After running and fine tuning each of the listed hyperparameters, we drew some interesting conclusions. Firstly, it seemed that a slightly higher n_step value range tended to produce healthier episode rewards and advantage curves. This means that our agent was learning more effective trading policies when it took a greater amount of steps in each environment before updating the model. Since the model seems to perform better when the n_steps parameter is higher, this can potentially imply that the best policy is one, in which a trader buys a stock and holds it for a longer period of time. This could suggest that the best strategy we could take while trading is to buy a stock and hold it rather than micro-trading stocks at higher frequencies.

Apart from some fascinating insights derived from tweaking the n_steps hyperparameter, we also found that the optimal value for the gamma in our model was relatively high, with performance maximized as high as 0.99. The gamma value represents the discount factor, and therefore influences how heavily we update our policy based upon the latest experience.

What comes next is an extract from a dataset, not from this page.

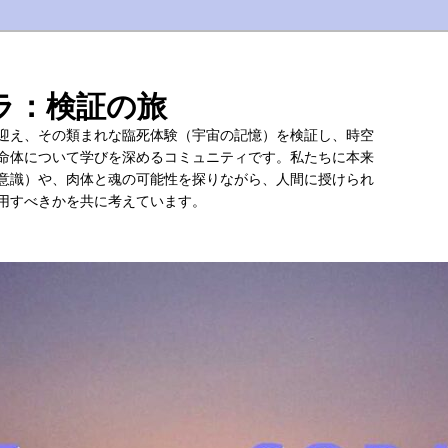
ラ：検証の旅
迎え、その類まれな臨死体験（宇宙の記憶）を検証し、時空
命体について学びを深めるコミュニティです。私たちに本来
意識）や、肉体と魂の可能性を探りながら、人間に授けられ
用すべきかを共に考えています。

The success of this hyperparameter on the larger values means that new experiences are slightly weighed when changing the policy. This means that the agent only slightly prioritizes short-term rewards.

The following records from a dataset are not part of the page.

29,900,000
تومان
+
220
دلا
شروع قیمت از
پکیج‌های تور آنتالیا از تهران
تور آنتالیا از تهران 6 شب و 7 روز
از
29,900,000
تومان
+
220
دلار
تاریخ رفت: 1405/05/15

Adding entropy regularization helps to reduce the noise that is inherent in gradient estimates. From tuning the entropy coefficient we observed that adjusting the default to a higher value of 0.01 led to a more stable increase in episode rewards and produced healthier advantage curves. At the smaller values in the range of 1e-3 to 1e-5, we see that there is a rapid collapse in the entropy loss indicating that the policy of the agent is becoming deterministic too quickly. In contrast, when the value of the entropy coefficient is too high (0.1–0.5) we see the episode rewards flattening and no decrease in the entropy loss, suggesting that our agent is unable to learn since the high entropy coefficient is holding the probability of all possible actions to be nearly the same. For our agent, having a fairly high value of the entropy coefficient helps to guard against taking actions due short term market trends as they do not always translate to long term gains.

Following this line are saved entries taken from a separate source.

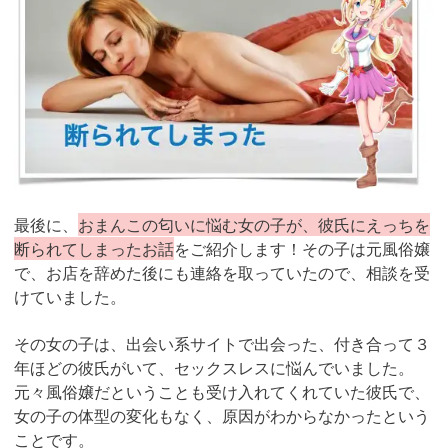
最後に、
おまんこの匂いに悩む女の子が、彼氏にえっちを
断られてしまったお話
をご紹介します！その子は元風俗嬢
で、お店を辞めた後にも連絡を取っていたので、相談を受
けていました。
その女の子は、出会い系サイトで出会った、付き合って３
年ほどの彼氏がいて、セックスレスに悩んでいました。
元々風俗嬢だということも受け入れてくれていた彼氏で、
女の子の体型の変化もなく、原因がわからなかったという
ことです。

In varying the lambda hyperparameter, we found that it had a high optimal value range of 0.99–0.999. When lambda is set to 0 the GAE devolves into the one-step advantage estimator which only considers the current state when making policy updates. This type of policy suffers from high bias. On the other hand, if we take lambda to be 1, the GAE becomes the baseline Monte Carlo estimator which can suffer from high variance. Having a high value for lambda suggests that injecting some bias into the model is important for our agent, but that it does value long term reward. The largest growth is seen when our agent doesn’t become subject to the short term volatility in the market, but rather focuses on incremental gain in the long term.

After sufficient hyperparameter tuning we were able to generate runs of our policy trading using real market data, where each day the policy could buy, sell, or hold stock. The gray dots signify holding, yellow are buy, and green is sell. On the test run below we can see that in general the policy did a good job holding the assets it purchased for a handful of days to generate some profit, but it also experienced drawdown where it lost a handful of its profit. This test run was generated using the suggested hyperparameters earlier in the paper. Although the hyperparameter setup was strong, there was still a lot of volatility in the model, which suggests that strong model training performance does not perfectly correlate with live model results. This result is generally a recurring theme in financial modeling. Nonetheless, it is certainly an amazing feat of reinforcement learning that our agent, which knows has no other goal than to maximize our objective function, was able to make profit.

Overall, our work on this PPO stock market trader allowed us to take a deep dive into cutting edge reinforcement learning research while also working to use our knowledge to solve a real world problem. Although the problem was highly complex, each of us was able to work on tasks that best suited each of our skill sets and later share our results with the rest of the team to improve the model’s performance.